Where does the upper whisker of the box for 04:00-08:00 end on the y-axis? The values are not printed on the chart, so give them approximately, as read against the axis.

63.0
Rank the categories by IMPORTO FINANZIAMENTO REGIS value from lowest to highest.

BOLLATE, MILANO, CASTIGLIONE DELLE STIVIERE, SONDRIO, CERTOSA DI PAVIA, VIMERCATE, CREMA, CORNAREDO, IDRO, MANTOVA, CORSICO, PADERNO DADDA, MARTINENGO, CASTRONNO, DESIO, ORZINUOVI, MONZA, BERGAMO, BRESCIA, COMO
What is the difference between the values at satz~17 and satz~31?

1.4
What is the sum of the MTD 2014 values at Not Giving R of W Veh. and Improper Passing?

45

━━━━━━━━━━━━━━━━━━━━━━━━━━━━━━

**WHAT THE TASK REQUIRES**
Copy out the rows starting at the line that contains "BOLLATE, MILANO, CASTIGLIONE" and continuing through the final line of the rows, keeping each line unchanged.

**WRITTEN ANSWER**
BOLLATE, MILANO, CASTIGLIONE DELLE STIVIERE, SONDRIO, CERTOSA DI PAVIA, VIMERCATE, CREMA, CORNAREDO, IDRO, MANTOVA, CORSICO, PADERNO DADDA, MARTINENGO, CASTRONNO, DESIO, ORZINUOVI, MONZA, BERGAMO, BRESCIA, COMO
What is the difference between the values at satz~17 and satz~31?

1.4
What is the sum of the MTD 2014 values at Not Giving R of W Veh. and Improper Passing?

45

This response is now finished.